The rise in the annual consumer price inflation from 7,0% to 7,1% in March was contrary to market expectations, which had been that the consumer price index (CPI) might by now have shown a modest decline to about 6,7%.
According to Prof Raymond Parsons, economist from the North-West University (NWU) Business School, food prices are the main culprit. “The rate of inflation at 7,1% therefore remains well above the target range of 3% to 6% of the South African Reserve Bank (SARB).”
He says that as several analysts had already pencilled in a further rise of 25 basis points (bsp) in interest rates at the next Monetary Policy Committee (MPC) meeting in May on the basis of their expected lower rate of inflation, it is now even more likely that the MPC will continue to take a hawkish line then.
“This must be seen against a background of the SARB having now raised borrowing costs by a cumulative 425 bsp since the interest rate-raising cycle commenced in November 2021. The repo rate is now at its highest since 2010.”
Prof Parsons says in assessing the economic data available in its forthcoming May meeting – and in deciding on yet higher interest rates – the MPC will also need to allow for the overall lag effects of previous interest rate hikes. These usually take 12 to 18 months to have their full impact on the economy.

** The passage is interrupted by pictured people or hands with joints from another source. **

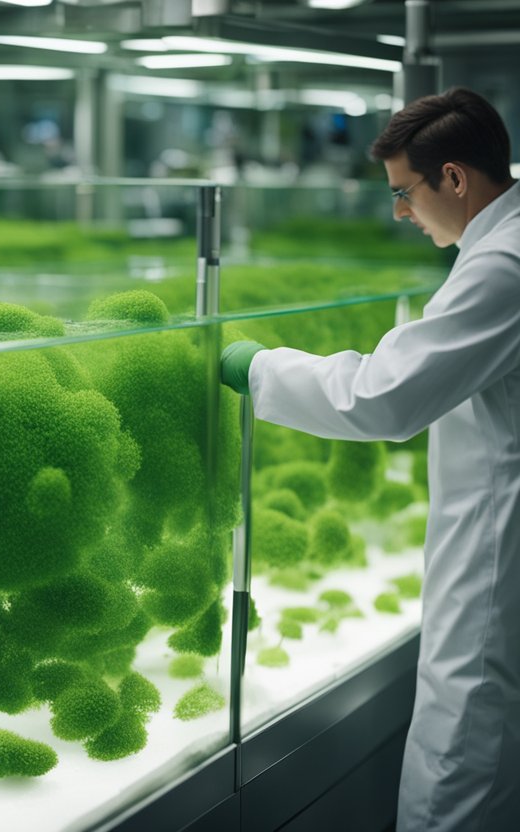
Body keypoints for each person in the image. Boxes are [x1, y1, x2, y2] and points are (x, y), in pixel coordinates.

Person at [221, 87, 520, 831]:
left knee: (462, 756)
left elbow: (382, 399)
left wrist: (257, 368)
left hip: (496, 549)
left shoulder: (503, 267)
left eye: (403, 193)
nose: (399, 213)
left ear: (454, 178)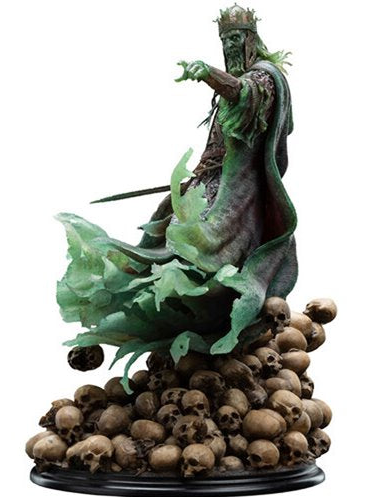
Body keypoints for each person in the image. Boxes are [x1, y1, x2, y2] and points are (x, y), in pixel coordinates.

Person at [57, 5, 298, 383]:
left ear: (252, 39)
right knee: (166, 223)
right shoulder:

According to Prof Parsons, higher borrowing costs are not the only factor influencing the economic and business outlook. “There are whirlpools on both sides, not on one side only.”
He explains that the red lights are also now flashing even more strongly for South Africa’s growth outlook. “Widespread concern and uncertainty have mounted about the further negative economic and business impact of Eskom’s present persistent Level 5 and 6 rolling blackouts. The latest intensified Eskom load-shedding regime has raised the risk that the economy may now have moved into a technical recession, in other words, two successive quarters of negative growth. This is the cumulative outcome of these and other developments in the recent past.”

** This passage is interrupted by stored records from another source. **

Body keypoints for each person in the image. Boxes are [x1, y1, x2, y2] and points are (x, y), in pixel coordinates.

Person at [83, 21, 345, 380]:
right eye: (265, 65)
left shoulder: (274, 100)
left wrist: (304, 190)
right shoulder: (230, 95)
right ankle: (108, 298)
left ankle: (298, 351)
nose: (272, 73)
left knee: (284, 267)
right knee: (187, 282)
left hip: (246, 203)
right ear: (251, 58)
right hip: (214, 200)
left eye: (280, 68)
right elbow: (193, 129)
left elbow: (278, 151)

Prof Parsons says the energy challenge has now nonetheless been identified as the biggest single threat to South Africa’s economic performance. “Against the background of a -1,3% GDP growth in Q4 2022, combined with a series of mainly negative high-frequency economic data in Q1 2023, it is therefore now probable that the recent devastating rolling blackouts have inevitably tilted the balance of risks towards a technical recession in South Africa.”
“The latest Nedbank Guide to the Economy also says the chances of slipping into a technical recession, ‘are high’. This would confirm the recent weak GDP growth forecasts for 2023 as a whole by, for example, the IMF (0,1%), the SARB (0,2%), Fitch (0,2%) and Nedbank (0,2%). The risk of a ‘stagflation’ scenario emerging also exists.”

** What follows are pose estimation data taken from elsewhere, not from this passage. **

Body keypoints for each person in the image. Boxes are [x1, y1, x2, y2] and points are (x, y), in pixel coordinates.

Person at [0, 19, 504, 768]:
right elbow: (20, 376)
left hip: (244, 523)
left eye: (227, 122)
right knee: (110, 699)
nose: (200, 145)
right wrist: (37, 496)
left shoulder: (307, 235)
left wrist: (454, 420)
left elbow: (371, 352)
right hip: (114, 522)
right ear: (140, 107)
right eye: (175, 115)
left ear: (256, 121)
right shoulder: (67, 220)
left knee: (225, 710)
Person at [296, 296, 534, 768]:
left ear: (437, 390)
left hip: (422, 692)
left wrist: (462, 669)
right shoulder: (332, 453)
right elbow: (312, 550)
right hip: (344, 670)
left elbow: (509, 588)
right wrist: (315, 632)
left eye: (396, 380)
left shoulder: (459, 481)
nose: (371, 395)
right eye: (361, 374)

According to Prof Parsons, these scenarios inject much more urgency into the electricity situation. The amelioration and reversal of the highly disruptive costs being imposed on the economy by aggressive load-shedding, especially as winter approaches, therefore requires urgent short-term measures that will help to keep load-shedding to more manageable levels in the months ahead.
“The short-term action plan to relieve the acute stringency of persistent rolling blackouts promised by the Minister of Electricity, Kgosientsho Ramokgopa, needs to be announced soon and
implemented rapidly. This will also enable businesses and consumers to plan better for an inevitably difficult period ahead.”
Prof Parsons says there needs to be transparent, coordinated and consistent communication around whatever emergency steps are to be taken so as to stem the loss of confidence that is now seriously affecting both businesses and consumers.
“The issue of confidence remains paramount. Restoring confidence is half the battle now for policymakers as they seek to action agreed solutions to the energy challenges. Negative trends can be reversed and ‘rising tides’ can be turned only if sensible remedies are expeditiously and effectively implemented in collaboration with the private sector.”